Agential Matter (Invisible Landscapes)
Sabine Popp, stipendiat, Kunstakademiet - institutt for samtidskunst, UiB.
Prosjektbeskrivelse på engelsk:
Sabine Popp's research fellowship at the Art Academy - Department of Contemporary Art was based on the project Agential Matter (Invisible Landscapes) which examined performativity of algae, objects and bodies in instances of observation in scientific research, industrial production and artistic encounter. She will present, discuss and defend her project on Friday, 16.April online.
Agential Matter (Invisible Landscapes) examines performativity of algae, objects and bodies in instances of observation in scientific research, industrial production and artistic encounter - specific fields of discourse in society, where discourse is enacted by material engagement. It is based on a shared attention towards kelp forests as matter and landscape, and touches upon personal and public interests. The spaces of investigation are seen as sites of social practices, and performativity as an ongoing dialogue and interaction between different parts involved, with matter as one of the actants in a wider community beyond the human.
Kelp forests, laboratory, industrial site and the art space form alternately and on equal level the site for artistic research, and production and presentation of work. Elements from these sites - in form of objects, sounds, images and movements - are exchanged and displaced to question meanings and values shifting over time in the respective fields, and society.
Lines from three directions in contemporary art are brought together in testing and questioning the conceptual and aesthetic potential of matter. The project is situated between a documentary approach in its application of the camera as the observational tool and the addressing of socio-political issues and questions of landuse, on the one hand, and explorations of material processes and their affects by engaging with them, on the other, meanwhile applying methods from social practices in site-specific and studio work. The work enacts thinking by doing fueled by tendencies to be found in what has been coined as New Materialism in the last decade(s).
Matter has turned from being passive and merely acted upon, to being attributed a high degree of activity in theoretical discourse influenced by feminist thinking. In the arts the notion of passive matter became challenged already with process art in the 60s. In order to investigate agency the project examines not so much what matter is, but what it does in relation to others.

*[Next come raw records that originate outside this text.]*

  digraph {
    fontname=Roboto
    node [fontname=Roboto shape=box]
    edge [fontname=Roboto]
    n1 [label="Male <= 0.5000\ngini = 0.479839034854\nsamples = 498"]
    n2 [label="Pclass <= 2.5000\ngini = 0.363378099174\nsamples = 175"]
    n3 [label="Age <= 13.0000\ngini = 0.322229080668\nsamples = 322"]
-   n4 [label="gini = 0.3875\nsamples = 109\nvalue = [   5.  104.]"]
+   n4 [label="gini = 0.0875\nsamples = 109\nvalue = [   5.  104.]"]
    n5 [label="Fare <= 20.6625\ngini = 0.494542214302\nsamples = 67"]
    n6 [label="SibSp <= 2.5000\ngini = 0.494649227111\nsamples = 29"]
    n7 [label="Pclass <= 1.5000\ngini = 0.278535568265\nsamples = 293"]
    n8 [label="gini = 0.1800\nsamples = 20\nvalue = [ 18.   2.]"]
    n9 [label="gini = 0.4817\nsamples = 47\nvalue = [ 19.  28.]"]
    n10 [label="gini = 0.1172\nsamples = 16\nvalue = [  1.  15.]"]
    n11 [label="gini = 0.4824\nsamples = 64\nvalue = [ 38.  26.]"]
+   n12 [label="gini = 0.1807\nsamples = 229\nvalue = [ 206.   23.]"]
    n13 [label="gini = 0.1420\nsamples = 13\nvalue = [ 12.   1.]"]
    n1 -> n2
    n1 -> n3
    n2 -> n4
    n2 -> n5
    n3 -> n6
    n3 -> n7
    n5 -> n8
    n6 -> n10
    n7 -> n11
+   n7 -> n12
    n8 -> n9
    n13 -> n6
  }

Material entanglements - with kelp as the recurring and partaking element in everyday life and seasonal shifts - are traced by different ways of acting, observing and discussing. Dialogue is carried out by doing, with the aim to create a feedback loop in the complex system of interwoven spaces. The boundary between audience/ dialogue partners/ collaborators remains unclear.

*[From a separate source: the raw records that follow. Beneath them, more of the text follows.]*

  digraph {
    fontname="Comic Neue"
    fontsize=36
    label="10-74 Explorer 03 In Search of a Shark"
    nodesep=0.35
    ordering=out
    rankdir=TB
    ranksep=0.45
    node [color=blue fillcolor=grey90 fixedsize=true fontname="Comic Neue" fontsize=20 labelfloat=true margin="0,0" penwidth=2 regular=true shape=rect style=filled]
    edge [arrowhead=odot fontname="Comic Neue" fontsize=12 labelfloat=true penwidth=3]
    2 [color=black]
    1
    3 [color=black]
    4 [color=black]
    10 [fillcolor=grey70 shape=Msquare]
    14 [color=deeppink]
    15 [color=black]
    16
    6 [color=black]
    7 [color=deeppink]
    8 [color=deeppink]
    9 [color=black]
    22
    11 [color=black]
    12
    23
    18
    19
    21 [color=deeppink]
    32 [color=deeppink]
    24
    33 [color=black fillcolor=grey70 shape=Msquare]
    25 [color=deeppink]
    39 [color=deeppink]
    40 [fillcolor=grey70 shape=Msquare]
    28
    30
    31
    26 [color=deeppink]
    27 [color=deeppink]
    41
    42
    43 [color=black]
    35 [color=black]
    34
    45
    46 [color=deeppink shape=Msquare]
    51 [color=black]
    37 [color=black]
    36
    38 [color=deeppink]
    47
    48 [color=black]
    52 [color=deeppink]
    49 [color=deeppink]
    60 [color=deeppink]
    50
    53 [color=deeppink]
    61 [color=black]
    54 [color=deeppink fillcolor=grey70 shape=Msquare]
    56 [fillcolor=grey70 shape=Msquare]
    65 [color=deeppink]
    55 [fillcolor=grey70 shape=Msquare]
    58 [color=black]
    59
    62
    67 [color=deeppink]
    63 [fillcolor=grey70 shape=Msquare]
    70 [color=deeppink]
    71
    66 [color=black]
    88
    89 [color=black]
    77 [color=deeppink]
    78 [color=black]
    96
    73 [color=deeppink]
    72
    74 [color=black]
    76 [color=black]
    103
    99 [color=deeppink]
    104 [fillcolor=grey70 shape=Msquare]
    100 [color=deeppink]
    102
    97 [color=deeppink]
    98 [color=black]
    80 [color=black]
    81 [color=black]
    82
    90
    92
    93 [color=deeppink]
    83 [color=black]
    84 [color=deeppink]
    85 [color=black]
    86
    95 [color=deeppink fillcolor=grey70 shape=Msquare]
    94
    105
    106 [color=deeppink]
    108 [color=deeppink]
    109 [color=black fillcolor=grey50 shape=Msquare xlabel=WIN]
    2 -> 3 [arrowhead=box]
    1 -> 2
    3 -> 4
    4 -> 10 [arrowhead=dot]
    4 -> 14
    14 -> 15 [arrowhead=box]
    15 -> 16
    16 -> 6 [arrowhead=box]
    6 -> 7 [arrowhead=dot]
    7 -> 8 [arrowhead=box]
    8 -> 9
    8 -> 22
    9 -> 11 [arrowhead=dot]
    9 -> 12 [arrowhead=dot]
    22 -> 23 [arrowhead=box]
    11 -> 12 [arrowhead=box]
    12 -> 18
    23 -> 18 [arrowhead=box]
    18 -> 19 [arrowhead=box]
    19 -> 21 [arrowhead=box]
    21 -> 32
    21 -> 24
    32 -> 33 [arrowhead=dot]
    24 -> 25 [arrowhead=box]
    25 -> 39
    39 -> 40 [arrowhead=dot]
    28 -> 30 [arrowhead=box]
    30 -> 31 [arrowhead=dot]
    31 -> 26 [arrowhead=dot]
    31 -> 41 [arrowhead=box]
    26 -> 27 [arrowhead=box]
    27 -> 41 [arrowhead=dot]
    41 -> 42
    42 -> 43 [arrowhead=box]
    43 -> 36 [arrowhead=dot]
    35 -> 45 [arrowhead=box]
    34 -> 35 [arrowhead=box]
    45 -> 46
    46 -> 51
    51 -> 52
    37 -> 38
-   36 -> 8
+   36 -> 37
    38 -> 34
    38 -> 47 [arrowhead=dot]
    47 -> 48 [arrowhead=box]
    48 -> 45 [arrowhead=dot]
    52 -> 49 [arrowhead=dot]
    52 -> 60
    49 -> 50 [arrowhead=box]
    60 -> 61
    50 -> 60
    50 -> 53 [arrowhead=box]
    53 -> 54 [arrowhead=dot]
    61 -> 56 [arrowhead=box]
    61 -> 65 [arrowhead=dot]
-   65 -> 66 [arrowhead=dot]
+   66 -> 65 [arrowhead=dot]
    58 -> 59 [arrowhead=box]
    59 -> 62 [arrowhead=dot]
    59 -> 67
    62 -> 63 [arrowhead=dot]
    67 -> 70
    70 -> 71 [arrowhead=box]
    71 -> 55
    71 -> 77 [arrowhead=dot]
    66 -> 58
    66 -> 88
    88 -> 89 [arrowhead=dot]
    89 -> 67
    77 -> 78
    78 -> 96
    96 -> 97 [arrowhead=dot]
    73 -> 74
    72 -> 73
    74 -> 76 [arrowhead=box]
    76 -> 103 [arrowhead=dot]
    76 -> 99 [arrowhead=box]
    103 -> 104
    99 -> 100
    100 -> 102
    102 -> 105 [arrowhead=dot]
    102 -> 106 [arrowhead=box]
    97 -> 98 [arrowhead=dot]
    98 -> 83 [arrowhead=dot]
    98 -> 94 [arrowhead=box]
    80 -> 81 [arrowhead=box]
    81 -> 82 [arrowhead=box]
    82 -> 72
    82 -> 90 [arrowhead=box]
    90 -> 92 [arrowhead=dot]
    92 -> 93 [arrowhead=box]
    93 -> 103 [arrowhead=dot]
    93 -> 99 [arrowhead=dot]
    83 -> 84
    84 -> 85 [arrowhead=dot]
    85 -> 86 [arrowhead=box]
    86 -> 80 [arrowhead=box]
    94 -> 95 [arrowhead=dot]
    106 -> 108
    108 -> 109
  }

Fragments of the first three spaces - the scientific lab, the sea and the industry - are brought to the art space, to isolate them from their context, and to illuminate and reflect relationships by dissecting, multiplying and reassembling elements. Process and performativity are more important than any stable condition, as the entanglement of materialities isn’t stable but fluid. The art object appears as a momentary communicator and facilitator, not as autonomous object. Entanglements manifest performing in space, physically, and come to live in (sensible) lines and (spoken and written) words.

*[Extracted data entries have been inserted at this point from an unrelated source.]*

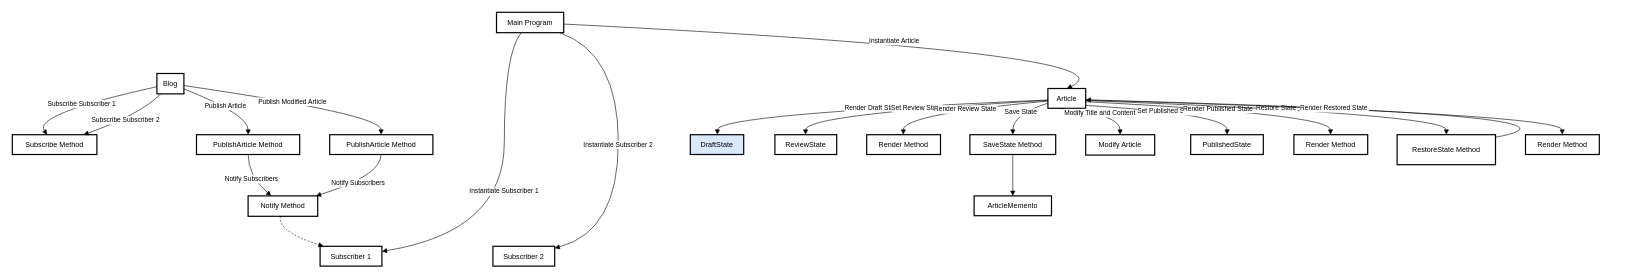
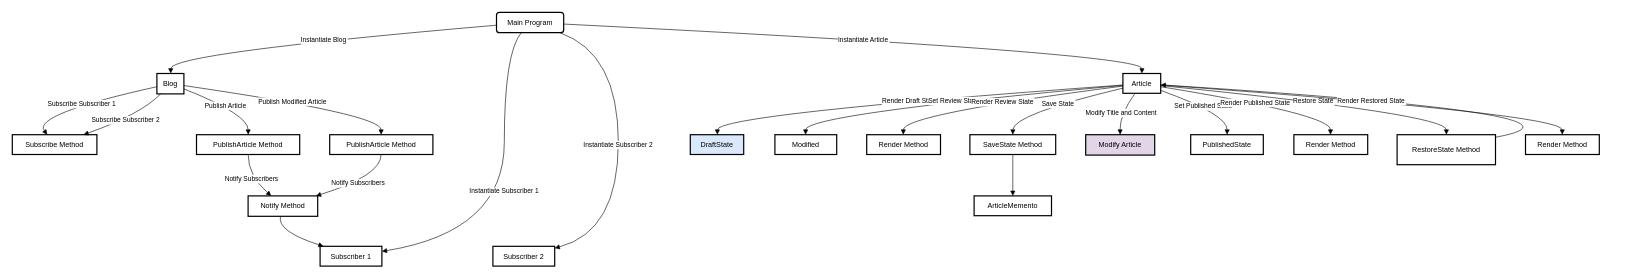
  <mxCell id="0" />
  <mxCell id="1" parent="0" />
- <mxCell id="2" value="Main Program" style="whiteSpace=wrap;strokeWidth=2;" vertex="1" parent="1"><mxGeometry x="827" y="20" width="112" height="34" as="geometry" /></mxCell>
+ <mxCell id="2" value="Main Program" style="whiteSpace=wrap;strokeWidth=2;rounded=1;" vertex="1" parent="1"><mxGeometry x="827" y="20" width="112" height="34" as="geometry" /></mxCell>
  <mxCell id="3" value="Blog" style="whiteSpace=wrap;strokeWidth=2;" vertex="1" parent="1"><mxGeometry x="261" y="122" width="45" height="34" as="geometry" /></mxCell>
  <mxCell id="4" value="Subscriber 1" style="whiteSpace=wrap;strokeWidth=2;" vertex="1" parent="1"><mxGeometry x="533" y="410" width="103" height="33" as="geometry" /></mxCell>
  <mxCell id="5" value="Subscriber 2" style="whiteSpace=wrap;strokeWidth=2;" vertex="1" parent="1"><mxGeometry x="821" y="410" width="103" height="33" as="geometry" /></mxCell>
  <mxCell id="6" value="Subscribe Method" style="whiteSpace=wrap;strokeWidth=2;" vertex="1" parent="1"><mxGeometry x="20" y="224" width="141" height="33" as="geometry" /></mxCell>
- <mxCell id="7" value="Article" style="whiteSpace=wrap;strokeWidth=2;" vertex="1" parent="1"><mxGeometry x="1746" y="147" width="63" height="33" as="geometry" /></mxCell>
+ <mxCell id="7" value="Article" style="whiteSpace=wrap;strokeWidth=2;" vertex="1" parent="1"><mxGeometry x="1871" y="122" width="63" height="33" as="geometry" /></mxCell>
  <mxCell id="8" value="DraftState" style="whiteSpace=wrap;strokeWidth=2;fillColor=#dae8fc;" vertex="1" parent="1"><mxGeometry x="1150" y="224" width="89" height="33" as="geometry" /></mxCell>
  <mxCell id="9" value="PublishArticle Method" style="whiteSpace=wrap;strokeWidth=2;" vertex="1" parent="1"><mxGeometry x="327" y="224" width="172" height="33" as="geometry" /></mxCell>
  <mxCell id="10" value="Notify Method" style="whiteSpace=wrap;strokeWidth=2;" vertex="1" parent="1"><mxGeometry x="413" y="326" width="116" height="34" as="geometry" /></mxCell>
- <mxCell id="11" value="ReviewState" style="whiteSpace=wrap;strokeWidth=2;" vertex="1" parent="1"><mxGeometry x="1291" y="224" width="103" height="33" as="geometry" /></mxCell>
+ <mxCell id="11" value="Modified" style="whiteSpace=wrap;strokeWidth=2;" vertex="1" parent="1"><mxGeometry x="1291" y="224" width="103" height="33" as="geometry" /></mxCell>
  <mxCell id="12" value="Render Method" style="whiteSpace=wrap;strokeWidth=2;" vertex="1" parent="1"><mxGeometry x="1444" y="224" width="123" height="33" as="geometry" /></mxCell>
  <mxCell id="13" value="SaveState Method" style="whiteSpace=wrap;strokeWidth=2;" vertex="1" parent="1"><mxGeometry x="1616" y="224" width="143" height="33" as="geometry" /></mxCell>
  <mxCell id="14" value="ArticleMemento" style="whiteSpace=wrap;strokeWidth=2;" vertex="1" parent="1"><mxGeometry x="1623" y="326" width="129" height="33" as="geometry" /></mxCell>
- <mxCell id="15" value="Modify Article" style="whiteSpace=wrap;strokeWidth=2;" vertex="1" parent="1"><mxGeometry x="1809" y="224" width="115" height="34" as="geometry" /></mxCell>
+ <mxCell id="15" value="Modify Article" style="whiteSpace=wrap;strokeWidth=2;fillColor=#e1d5e7;" vertex="1" parent="1"><mxGeometry x="1809" y="224" width="115" height="34" as="geometry" /></mxCell>
  <mxCell id="16" value="PublishedState" style="whiteSpace=wrap;strokeWidth=2;" vertex="1" parent="1"><mxGeometry x="1984" y="224" width="121" height="33" as="geometry" /></mxCell>
  <mxCell id="17" value="Render Method" style="whiteSpace=wrap;strokeWidth=2;" vertex="1" parent="1"><mxGeometry x="2156" y="224" width="123" height="33" as="geometry" /></mxCell>
  <mxCell id="18" value="RestoreState Method" style="whiteSpace=wrap;strokeWidth=2;" vertex="1" parent="1"><mxGeometry x="2328" y="224" width="164" height="50" as="geometry" /></mxCell>
  <mxCell id="19" value="Render Method" style="whiteSpace=wrap;strokeWidth=2;" vertex="1" parent="1"><mxGeometry x="2542" y="224" width="123" height="33" as="geometry" /></mxCell>
  <mxCell id="20" value="PublishArticle Method" style="whiteSpace=wrap;strokeWidth=2;" vertex="1" parent="1"><mxGeometry x="549" y="224" width="172" height="33" as="geometry" /></mxCell>
+ <mxCell id="21" value="Instantiate Blog" style="curved=1;startArrow=none;endArrow=block;exitX=-0.003;exitY=0.634;entryX=0.513;entryY=0.004;rounded=0;" edge="1" parent="1" source="2" target="3"><mxGeometry relative="1" as="geometry"><Array as="points"><mxPoint x="284" y="88" /></Array></mxGeometry></mxCell>
  <mxCell id="22" value="Instantiate Subscriber 1" style="curved=1;startArrow=none;endArrow=block;exitX=0.372;exitY=0.987;entryX=0.992;entryY=0.262;rounded=0;" edge="1" parent="1" source="2" target="4"><mxGeometry relative="1" as="geometry"><Array as="points"><mxPoint x="840" y="88" /><mxPoint x="840" y="385" /></Array></mxGeometry></mxCell>
  <mxCell id="23" value="Instantiate Subscriber 2" style="curved=1;startArrow=none;endArrow=block;exitX=0.93;exitY=0.987;entryX=0.998;entryY=0.095;rounded=0;" edge="1" parent="1" source="2" target="5"><mxGeometry relative="1" as="geometry"><Array as="points"><mxPoint x="1030" y="88" /><mxPoint x="1030" y="385" /></Array></mxGeometry></mxCell>
  <mxCell id="24" value="Subscribe Subscriber 1" style="curved=1;startArrow=none;endArrow=block;exitX=0.009;exitY=0.645;entryX=0.415;entryY=0.011;rounded=0;" edge="1" parent="1" source="3" target="6"><mxGeometry relative="1" as="geometry"><Array as="points"><mxPoint x="53" y="190" /></Array></mxGeometry></mxCell>
  <mxCell id="25" value="Subscribe Subscriber 2" style="curved=1;startArrow=none;endArrow=block;exitX=0.147;exitY=0.991;entryX=0.834;entryY=0.011;rounded=0;" edge="1" parent="1" source="3" target="6"><mxGeometry relative="1" as="geometry"><Array as="points"><mxPoint x="234" y="190" /></Array></mxGeometry></mxCell>
  <mxCell id="26" value="Instantiate Article" style="curved=1;startArrow=none;endArrow=block;exitX=0.995;exitY=0.576;entryX=0.502;entryY=0.007;rounded=0;" edge="1" parent="1" source="2" target="7"><mxGeometry relative="1" as="geometry"><Array as="points"><mxPoint x="1903" y="88" /></Array></mxGeometry></mxCell>
  <mxCell id="27" value="Render Draft State" style="curved=1;startArrow=none;endArrow=block;exitX=0.002;exitY=0.581;entryX=0.507;entryY=0.011;rounded=0;" edge="1" parent="1" source="7" target="8"><mxGeometry relative="1" as="geometry"><Array as="points"><mxPoint x="1195" y="190" /></Array></mxGeometry></mxCell>
  <mxCell id="28" value="Publish Article" style="curved=1;startArrow=none;endArrow=block;exitX=1.017;exitY=0.762;entryX=0.501;entryY=0.011;rounded=0;" edge="1" parent="1" source="3" target="9"><mxGeometry relative="1" as="geometry"><Array as="points"><mxPoint x="413" y="190" /></Array></mxGeometry></mxCell>
  <mxCell id="29" value="Notify Subscribers" style="curved=1;startArrow=none;endArrow=block;exitX=0.501;exitY=1.023;entryX=0.336;entryY=0.012;rounded=0;" edge="1" parent="1" source="9" target="10"><mxGeometry relative="1" as="geometry"><Array as="points"><mxPoint x="413" y="292" /></Array></mxGeometry></mxCell>
- <mxCell id="30" value="" style="curved=1;startArrow=none;endArrow=block;exitX=0.465;exitY=0.999;entryX=0.055;entryY=-0.001;rounded=0;dashed=1;" edge="1" parent="1" source="10" target="4"><mxGeometry relative="1" as="geometry"><Array as="points"><mxPoint x="461" y="385" /></Array></mxGeometry></mxCell>
+ <mxCell id="30" value="" style="curved=1;startArrow=none;endArrow=block;exitX=0.465;exitY=0.999;entryX=0.055;entryY=-0.001;rounded=0;" edge="1" parent="1" source="10" target="4"><mxGeometry relative="1" as="geometry"><Array as="points"><mxPoint x="461" y="385" /></Array></mxGeometry></mxCell>
  <mxCell id="31" value="Set Review State" style="curved=1;startArrow=none;endArrow=block;exitX=0.002;exitY=0.6;entryX=0.497;entryY=0.011;rounded=0;" edge="1" parent="1" source="7" target="11"><mxGeometry relative="1" as="geometry"><Array as="points"><mxPoint x="1342" y="190" /></Array></mxGeometry></mxCell>
  <mxCell id="32" value="Render Review State" style="curved=1;startArrow=none;endArrow=block;exitX=0.002;exitY=0.635;entryX=0.496;entryY=0.011;rounded=0;" edge="1" parent="1" source="7" target="12"><mxGeometry relative="1" as="geometry"><Array as="points"><mxPoint x="1505" y="190" /></Array></mxGeometry></mxCell>
  <mxCell id="33" value="Save State" style="curved=1;startArrow=none;endArrow=block;exitX=0.002;exitY=0.739;entryX=0.5;entryY=0.011;rounded=0;" edge="1" parent="1" source="7" target="13"><mxGeometry relative="1" as="geometry"><Array as="points"><mxPoint x="1688" y="190" /></Array></mxGeometry></mxCell>
  <mxCell id="34" value="" style="curved=1;startArrow=none;endArrow=block;exitX=0.5;exitY=1.023;entryX=0.5;entryY=0.015;rounded=0;" edge="1" parent="1" source="13" target="14"><mxGeometry relative="1" as="geometry"><Array as="points" /></mxGeometry></mxCell>
  <mxCell id="35" value="Modify Title and Content" style="curved=1;startArrow=none;endArrow=block;exitX=0.314;exitY=1.019;entryX=0.499;entryY=0.008;rounded=0;" edge="1" parent="1" source="7" target="15"><mxGeometry relative="1" as="geometry"><Array as="points"><mxPoint x="1866" y="190" /></Array></mxGeometry></mxCell>
  <mxCell id="36" value="Set Published State" style="curved=1;startArrow=none;endArrow=block;exitX=1.001;exitY=0.855;entryX=0.501;entryY=0.011;rounded=0;" edge="1" parent="1" source="7" target="16"><mxGeometry relative="1" as="geometry"><Array as="points"><mxPoint x="2045" y="190" /></Array></mxGeometry></mxCell>
  <mxCell id="37" value="Render Published State" style="curved=1;startArrow=none;endArrow=block;exitX=1.001;exitY=0.668;entryX=0.496;entryY=0.011;rounded=0;" edge="1" parent="1" source="7" target="17"><mxGeometry relative="1" as="geometry"><Array as="points"><mxPoint x="2217" y="190" /></Array></mxGeometry></mxCell>
  <mxCell id="38" value="Restore State" style="curved=1;startArrow=none;endArrow=block;exitX=1.001;exitY=0.609;entryX=0.501;entryY=0.011;rounded=0;" edge="1" parent="1" source="7" target="18"><mxGeometry relative="1" as="geometry"><Array as="points"><mxPoint x="2410" y="190" /></Array></mxGeometry></mxCell>
  <mxCell id="39" value="" style="curved=1;startArrow=none;endArrow=block;exitX=1.0;exitY=0.084;entryX=1.001;entryY=0.573;rounded=0;" edge="1" parent="1" source="18" target="7"><mxGeometry relative="1" as="geometry"><Array as="points"><mxPoint x="2703" y="190" /></Array></mxGeometry></mxCell>
  <mxCell id="40" value="Render Restored State" style="curved=1;startArrow=none;endArrow=block;exitX=1.001;exitY=0.582;entryX=0.498;entryY=0.011;rounded=0;" edge="1" parent="1" source="7" target="19"><mxGeometry relative="1" as="geometry"><Array as="points"><mxPoint x="2603" y="190" /></Array></mxGeometry></mxCell>
  <mxCell id="41" value="Publish Modified Article" style="curved=1;startArrow=none;endArrow=block;exitX=1.017;exitY=0.595;entryX=0.498;entryY=0.011;rounded=0;" edge="1" parent="1" source="3" target="20"><mxGeometry relative="1" as="geometry"><Array as="points"><mxPoint x="635" y="190" /></Array></mxGeometry></mxCell>
  <mxCell id="42" value="Notify Subscribers" style="curved=1;startArrow=none;endArrow=block;exitX=0.498;exitY=1.023;entryX=0.964;entryY=0.012;rounded=0;" edge="1" parent="1" source="20" target="10"><mxGeometry relative="1" as="geometry"><Array as="points"><mxPoint x="635" y="292" /></Array></mxGeometry></mxCell>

Sabine Popp studied previously at Bergen Academy of Art and Design, with guest studies at the University of Barcelona and at the Glasgow School of Arts. She held a position as assistant professor in Bergen from 2012-2016. She was participating in the artistic research project Topographies of the Obsolete at KhiB in this period, which invastigated the post-industrial landscape, and contributed with parts of Agential Matter to Oslofjord Ecologies, initiated by Kristin Bergaust at OsloMet. Since 2013 has Sabine Popp been member of Bergen Ateliergruppe.